Work required »
The listing is to be returned word for word, without its images.
== Segment start ==
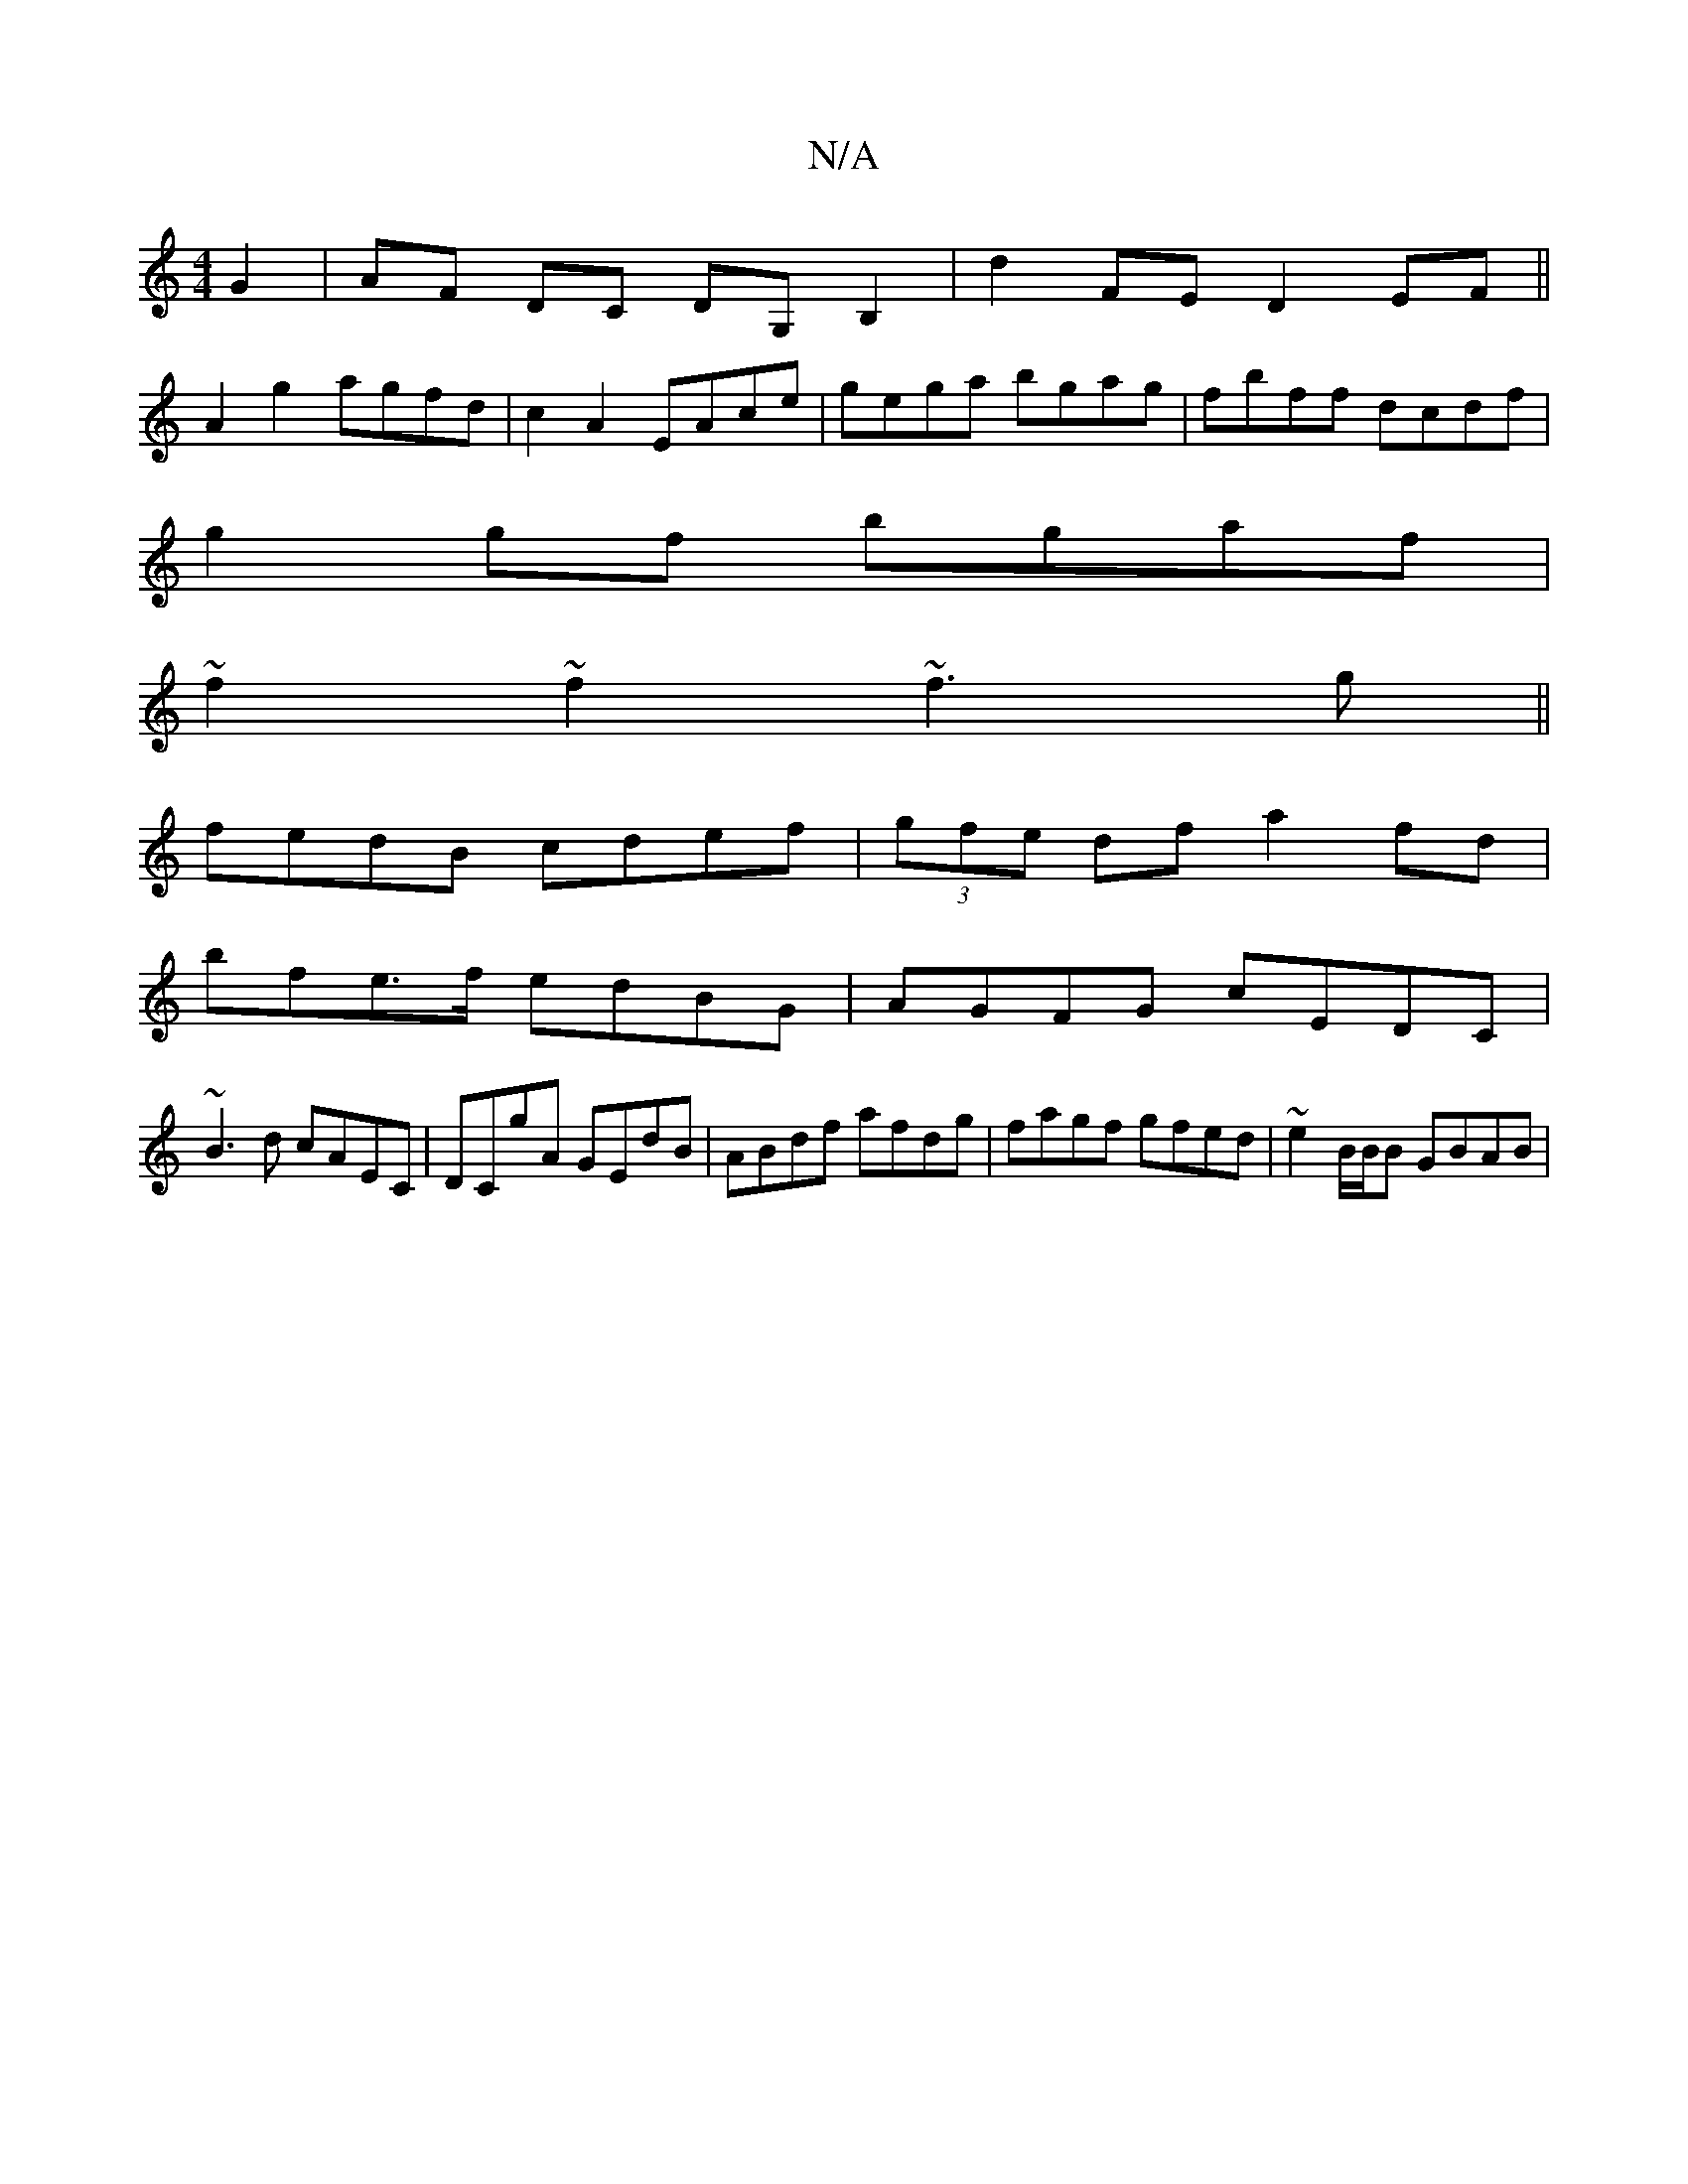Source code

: X:1
T:N/A
M:4/4
R:N/A
K:Cmajor
 G2|AF DC DG,B,2| d2FE D2EF||
A2g2 agfd|c2A2 EAce|gega bgag|fbff dcdf|
g2gf bgaf|
~f2~f2 ~f3g||
fedB cdef|(3gfe df a2fd|
bfe>f edBG|AGFG cEDC|
~B3d cAEC|DCgA GEdB|ABdf afdg|fagf gfed|~e2 B/B/B GBAB|
~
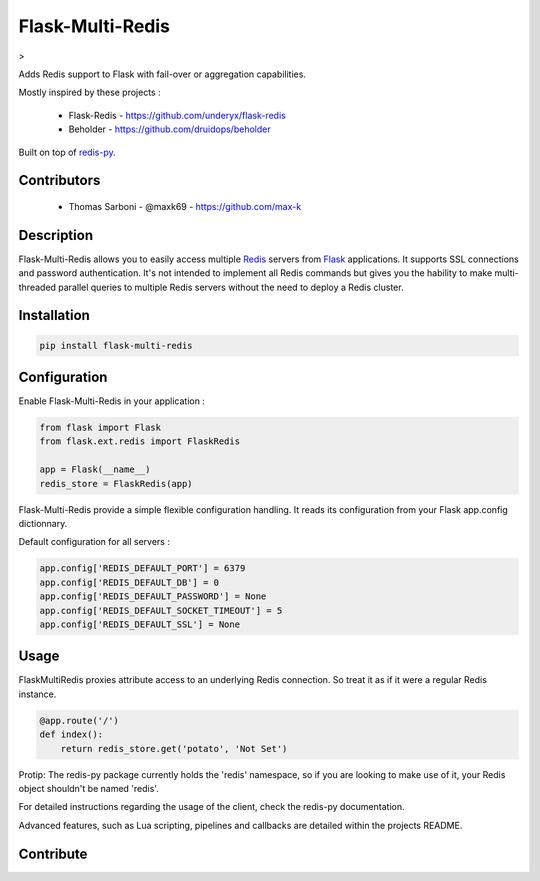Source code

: Flask-Multi-Redis
=================

.. image:: https://api.travis-ci.org/max-k/flask-multi-redis.svg?branch=master
   :target: https://travis-ci.org/max-k/flask-multi-redis
   :alt: Travis CI Status

.. image:: https://codecov.io/gh/max-k/flask-multi-redis/branch/master/graph/badge.svg
   :target: https://codecov.io/gh/max-k/flask-multi-redis
   :alt: Codecov Coverage Status

.. image:: https://api.codacy.com/project/badge/Coverage/aac58b911e074237ab13a029e8a433eb
   :target: https://www.codacy.com/app/max-k/flask-multi-redis/dashboard
   :alt: Codacy Coverage Status

.. image:: https://api.codacy.com/project/badge/Grade/aac58b911e074237ab13a029e8a433eb
   :target: https://www.codacy.com/app/max-k/flask-multi-redis/dashboard
   :alt: Codacy Code Grade

.. image:: https://landscape.io/github/max-k/flask-multi-redis/master/landscape.svg?style=flat
   :target: https://landscape.io/github/max-k/flask-multi-redis
   :alt: Landscape Code Health

> 

.. image:: https://img.shields.io/pypi/v/Flask-Multi-Redis.svg
   :target: https://pypi.python.org/pypi/Flask-Multi-Redis
   :alt: Python Version

.. image:: https://img.shields.io/pypi/implementation/Flask-Multi-Redis.svg
   :target: https://pypi.python.org/pypi/Flask-Multi-Redis
   :alt: Python Implementation

.. image:: https://img.shields.io/pypi/pyversions/Flask-Multi-Redis.svg
   :target: https://pypi.python.org/pypi/Flask-Multi-Redis
   :alt: Release Version

.. image:: https://img.shields.io/badge/license-aGPLv3+%20License-blue.svg
   :target: https://www.gnu.org/licenses/agpl-3.0.html
   :alt: License aGPLv3+

Adds Redis support to Flask with fail-over or aggregation capabilities.

Mostly inspired by these projects :

 - Flask-Redis - https://github.com/underyx/flask-redis
 - Beholder - https://github.com/druidops/beholder

Built on top of redis-py_.

Contributors
------------

 - Thomas Sarboni - @maxk69 - https://github.com/max-k

Description
-----------

Flask-Multi-Redis allows you to easily access multiple Redis_ servers from Flask_ applications.
It supports SSL connections and password authentication.
It's not intended to implement all Redis commands but gives you the hability to make multi-threaded
parallel queries to multiple Redis servers without the need to deploy a Redis cluster.

Installation
------------

.. code-block:: bash

    pip install flask-multi-redis

Configuration
-------------

Enable Flask-Multi-Redis in your application :

.. code-block:: python

    from flask import Flask
    from flask.ext.redis import FlaskRedis

    app = Flask(__name__)
    redis_store = FlaskRedis(app)

Flask-Multi-Redis provide a simple flexible configuration handling.
It reads its configuration from your Flask app.config dictionnary.

Default configuration for all servers :

.. code-block:: python

    app.config['REDIS_DEFAULT_PORT'] = 6379
    app.config['REDIS_DEFAULT_DB'] = 0
    app.config['REDIS_DEFAULT_PASSWORD'] = None
    app.config['REDIS_DEFAULT_SOCKET_TIMEOUT'] = 5
    app.config['REDIS_DEFAULT_SSL'] = None

Usage
-----

FlaskMultiRedis proxies attribute access to an underlying Redis connection.
So treat it as if it were a regular Redis instance.

.. code-block:: python

    @app.route('/')
    def index():
        return redis_store.get('potato', 'Not Set')

Protip: The redis-py package currently holds the 'redis' namespace,
so if you are looking to make use of it, your Redis object shouldn't be named 'redis'.

For detailed instructions regarding the usage of the client, check the redis-py documentation.

Advanced features, such as Lua scripting, pipelines and callbacks are detailed within the projects README.

Contribute
----------

.. _Redis: http://redis.io/
.. _Flask: http://flask.pocoo.org/
.. _redis-py: https://github.com/andymccurdy/redis-py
== Segment end ==
Reply »
Source code

: X:1
T:N/A
M:4/4
R:N/A
K:Cmajor
 G2|AF DC DG,B,2| d2FE D2EF||
A2g2 agfd|c2A2 EAce|gega bgag|fbff dcdf|
g2gf bgaf|
~f2~f2 ~f3g||
fedB cdef|(3gfe df a2fd|
bfe>f edBG|AGFG cEDC|
~B3d cAEC|DCgA GEdB|ABdf afdg|fagf gfed|~e2 B/B/B GBAB|
~
Source code

: Flask-Multi-Redis
=================

.. image:: https://api.travis-ci.org/max-k/flask-multi-redis.svg?branch=master
   :target: https://travis-ci.org/max-k/flask-multi-redis
   :alt: Travis CI Status

.. image:: https://codecov.io/gh/max-k/flask-multi-redis/branch/master/graph/badge.svg
   :target: https://codecov.io/gh/max-k/flask-multi-redis
   :alt: Codecov Coverage Status

.. image:: https://api.codacy.com/project/badge/Coverage/aac58b911e074237ab13a029e8a433eb
   :target: https://www.codacy.com/app/max-k/flask-multi-redis/dashboard
   :alt: Codacy Coverage Status

.. image:: https://api.codacy.com/project/badge/Grade/aac58b911e074237ab13a029e8a433eb
   :target: https://www.codacy.com/app/max-k/flask-multi-redis/dashboard
   :alt: Codacy Code Grade

.. image:: https://landscape.io/github/max-k/flask-multi-redis/master/landscape.svg?style=flat
   :target: https://landscape.io/github/max-k/flask-multi-redis
   :alt: Landscape Code Health

> 

.. image:: https://img.shields.io/pypi/v/Flask-Multi-Redis.svg
   :target: https://pypi.python.org/pypi/Flask-Multi-Redis
   :alt: Python Version

.. image:: https://img.shields.io/pypi/implementation/Flask-Multi-Redis.svg
   :target: https://pypi.python.org/pypi/Flask-Multi-Redis
   :alt: Python Implementation

.. image:: https://img.shields.io/pypi/pyversions/Flask-Multi-Redis.svg
   :target: https://pypi.python.org/pypi/Flask-Multi-Redis
   :alt: Release Version

.. image:: https://img.shields.io/badge/license-aGPLv3+%20License-blue.svg
   :target: https://www.gnu.org/licenses/agpl-3.0.html
   :alt: License aGPLv3+

Adds Redis support to Flask with fail-over or aggregation capabilities.

Mostly inspired by these projects :

 - Flask-Redis - https://github.com/underyx/flask-redis
 - Beholder - https://github.com/druidops/beholder

Built on top of redis-py_.

Contributors
------------

 - Thomas Sarboni - @maxk69 - https://github.com/max-k

Description
-----------

Flask-Multi-Redis allows you to easily access multiple Redis_ servers from Flask_ applications.
It supports SSL connections and password authentication.
It's not intended to implement all Redis commands but gives you the hability to make multi-threaded
parallel queries to multiple Redis servers without the need to deploy a Redis cluster.

Installation
------------

.. code-block:: bash

    pip install flask-multi-redis

Configuration
-------------

Enable Flask-Multi-Redis in your application :

.. code-block:: python

    from flask import Flask
    from flask.ext.redis import FlaskRedis

    app = Flask(__name__)
    redis_store = FlaskRedis(app)

Flask-Multi-Redis provide a simple flexible configuration handling.
It reads its configuration from your Flask app.config dictionnary.

Default configuration for all servers :

.. code-block:: python

    app.config['REDIS_DEFAULT_PORT'] = 6379
    app.config['REDIS_DEFAULT_DB'] = 0
    app.config['REDIS_DEFAULT_PASSWORD'] = None
    app.config['REDIS_DEFAULT_SOCKET_TIMEOUT'] = 5
    app.config['REDIS_DEFAULT_SSL'] = None

Usage
-----

FlaskMultiRedis proxies attribute access to an underlying Redis connection.
So treat it as if it were a regular Redis instance.

.. code-block:: python

    @app.route('/')
    def index():
        return redis_store.get('potato', 'Not Set')

Protip: The redis-py package currently holds the 'redis' namespace,
so if you are looking to make use of it, your Redis object shouldn't be named 'redis'.

For detailed instructions regarding the usage of the client, check the redis-py documentation.

Advanced features, such as Lua scripting, pipelines and callbacks are detailed within the projects README.

Contribute
----------

.. _Redis: http://redis.io/
.. _Flask: http://flask.pocoo.org/
.. _redis-py: https://github.com/andymccurdy/redis-py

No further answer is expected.